--- DATA FOR REVIEW Enclosed Below ---

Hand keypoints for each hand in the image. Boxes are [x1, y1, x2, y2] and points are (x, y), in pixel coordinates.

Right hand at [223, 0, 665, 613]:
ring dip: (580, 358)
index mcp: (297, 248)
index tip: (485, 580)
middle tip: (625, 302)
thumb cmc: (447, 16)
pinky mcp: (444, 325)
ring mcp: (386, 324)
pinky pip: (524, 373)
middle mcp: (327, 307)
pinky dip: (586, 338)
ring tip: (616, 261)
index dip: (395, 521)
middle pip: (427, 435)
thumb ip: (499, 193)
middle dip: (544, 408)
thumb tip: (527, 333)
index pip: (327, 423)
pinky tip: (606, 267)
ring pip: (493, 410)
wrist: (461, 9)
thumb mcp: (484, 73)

--- End of Enclosed DATA FOR REVIEW ---

> **EXERCISE AIM**: The full set of entries above needs to be restated word for word.

> **WRITTEN SOLUTION**:
Hand keypoints for each hand in the image. Boxes are [x1, y1, x2, y2] and points are (x, y), in pixel coordinates.

Right hand at [223, 0, 665, 613]:
ring dip: (580, 358)
index mcp: (297, 248)
index tip: (485, 580)
middle tip: (625, 302)
thumb cmc: (447, 16)
pinky mcp: (444, 325)
ring mcp: (386, 324)
pinky pip: (524, 373)
middle mcp: (327, 307)
pinky dip: (586, 338)
ring tip: (616, 261)
index dip: (395, 521)
middle pip: (427, 435)
thumb ip: (499, 193)
middle dip: (544, 408)
thumb tip: (527, 333)
index pip: (327, 423)
pinky tip: (606, 267)
ring pip: (493, 410)
wrist: (461, 9)
thumb mcp: (484, 73)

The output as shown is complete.